> [Exercise instructions]
An exact copy of all the data below is needed, without its pictures.

> [Source data]
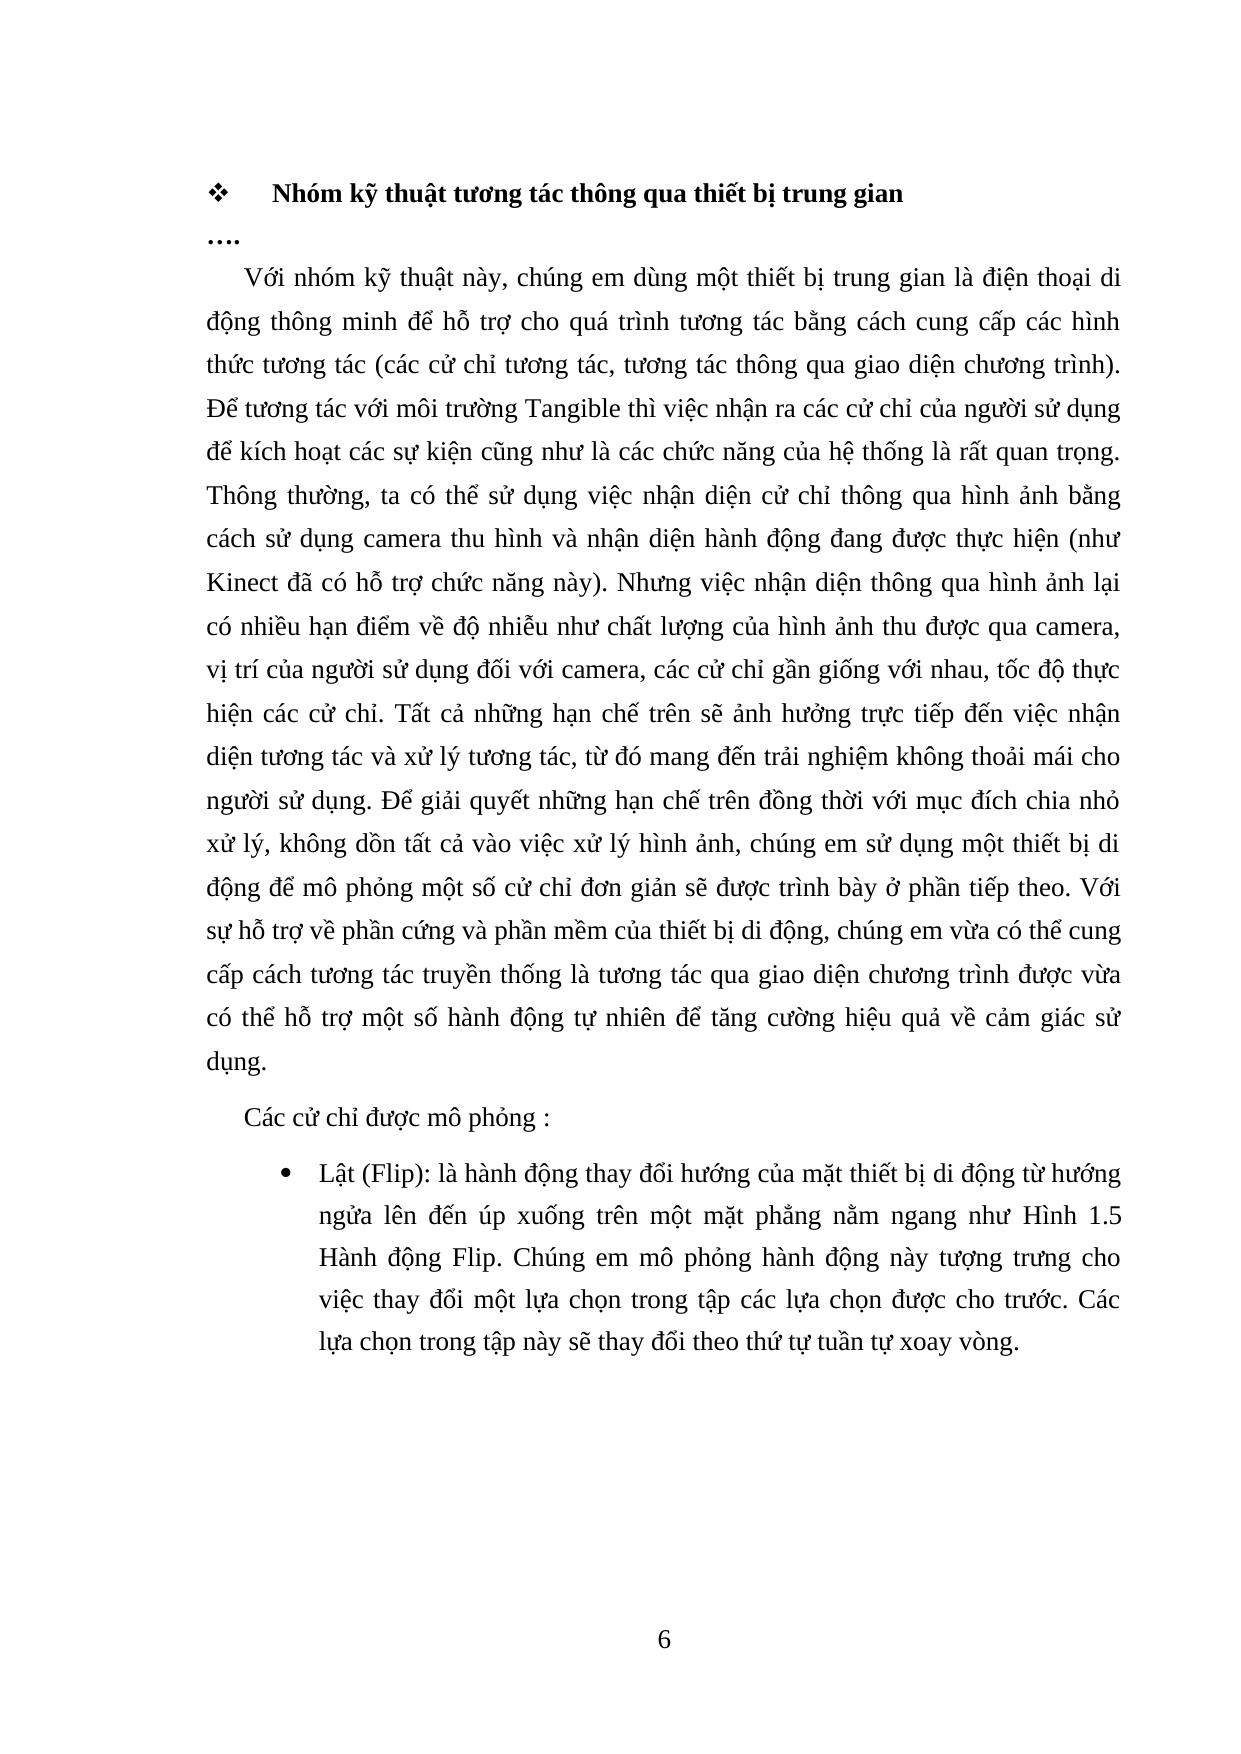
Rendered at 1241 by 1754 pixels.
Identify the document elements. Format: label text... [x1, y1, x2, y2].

list …. [206, 219, 1122, 251]
text Các cử chỉ được mô phỏng : [243, 1101, 1122, 1132]
text Với nhóm kỹ thuật này, chúng em dùng một thiết bị trung gian là điện thoại di động thông minh để hỗ trợ cho quá trình tương tác bằng cách cung cấp các hình thức tương tác (các cử chỉ tương tác, tương tác thông qua giao diện chương trình). Để tương tác với môi trường Tangible thì việc nhận ra các cử chỉ của người sử dụng để kích hoạt các sự kiện cũng như là các chức năng của hệ thống là rất quan trọng. Thông thường, ta có thể sử dụng việc nhận diện cử chỉ thông qua hình ảnh bằng cách sử dụng camera thu hình và nhận diện hành động đang được thực hiện (như Kinect đã có hỗ trợ chức năng này). Nhưng việc nhận diện thông qua hình ảnh lại có nhiều hạn điểm về độ nhiễu như chất lượng của hình ảnh thu được qua camera, vị trí của người sử dụng đối với camera, các cử chỉ gần giống với nhau, tốc độ thực hiện các cử chỉ. Tất cả những hạn chế trên sẽ ảnh hưởng trực tiếp đến việc nhận diện tương tác và xử lý tương tác, từ đó mang đến trải nghiệm không thoải mái cho người sử dụng. Để giải quyết những hạn chế trên đồng thời với mục đích chia nhỏ xử lý, không dồn tất cả vào việc xử lý hình ảnh, chúng em sử dụng một thiết bị di động để mô phỏng một số cử chỉ đơn giản sẽ được trình bày ở phần tiếp theo. Với sự hỗ trợ về phần cứng và phần mềm của thiết bị di động, chúng em vừa có thể cung cấp cách tương tác truyền thống là tương tác qua giao diện chương trình được vừa có thể hỗ trợ một số hành động tự nhiên để tăng cường hiệu quả về cảm giác sử dụng. [206, 261, 1122, 1076]
list Lật (Flip): là hành động thay đổi hướng của mặt thiết bị di động từ hướng ngửa lên đến úp xuống trên một mặt phẳng nằm ngang như Hình 1.5 Hành động Flip. Chúng em mô phỏng hành động này tượng trưng cho việc thay đổi một lựa chọn trong tập các lựa chọn được cho trước. Các lựa chọn trong tập này sẽ thay đổi theo thứ tự tuần tự xoay vòng. [281, 1157, 1122, 1356]
text Nhóm kỹ thuật tương tác thông qua thiết bị trung gian [206, 177, 1122, 208]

> [Exercise solution]
Rendered at 1241 by 1754 pixels.
Identify the document elements. Format: label text... [x1, y1, x2, y2].

list …. [206, 219, 1122, 251]
text Các cử chỉ được mô phỏng : [243, 1101, 1122, 1132]
text Với nhóm kỹ thuật này, chúng em dùng một thiết bị trung gian là điện thoại di động thông minh để hỗ trợ cho quá trình tương tác bằng cách cung cấp các hình thức tương tác (các cử chỉ tương tác, tương tác thông qua giao diện chương trình). Để tương tác với môi trường Tangible thì việc nhận ra các cử chỉ của người sử dụng để kích hoạt các sự kiện cũng như là các chức năng của hệ thống là rất quan trọng. Thông thường, ta có thể sử dụng việc nhận diện cử chỉ thông qua hình ảnh bằng cách sử dụng camera thu hình và nhận diện hành động đang được thực hiện (như Kinect đã có hỗ trợ chức năng này). Nhưng việc nhận diện thông qua hình ảnh lại có nhiều hạn điểm về độ nhiễu như chất lượng của hình ảnh thu được qua camera, vị trí của người sử dụng đối với camera, các cử chỉ gần giống với nhau, tốc độ thực hiện các cử chỉ. Tất cả những hạn chế trên sẽ ảnh hưởng trực tiếp đến việc nhận diện tương tác và xử lý tương tác, từ đó mang đến trải nghiệm không thoải mái cho người sử dụng. Để giải quyết những hạn chế trên đồng thời với mục đích chia nhỏ xử lý, không dồn tất cả vào việc xử lý hình ảnh, chúng em sử dụng một thiết bị di động để mô phỏng một số cử chỉ đơn giản sẽ được trình bày ở phần tiếp theo. Với sự hỗ trợ về phần cứng và phần mềm của thiết bị di động, chúng em vừa có thể cung cấp cách tương tác truyền thống là tương tác qua giao diện chương trình được vừa có thể hỗ trợ một số hành động tự nhiên để tăng cường hiệu quả về cảm giác sử dụng. [206, 261, 1122, 1076]
list Lật (Flip): là hành động thay đổi hướng của mặt thiết bị di động từ hướng ngửa lên đến úp xuống trên một mặt phẳng nằm ngang như Hình 1.5 Hành động Flip. Chúng em mô phỏng hành động này tượng trưng cho việc thay đổi một lựa chọn trong tập các lựa chọn được cho trước. Các lựa chọn trong tập này sẽ thay đổi theo thứ tự tuần tự xoay vòng. [281, 1157, 1122, 1356]
text Nhóm kỹ thuật tương tác thông qua thiết bị trung gian [206, 177, 1122, 208]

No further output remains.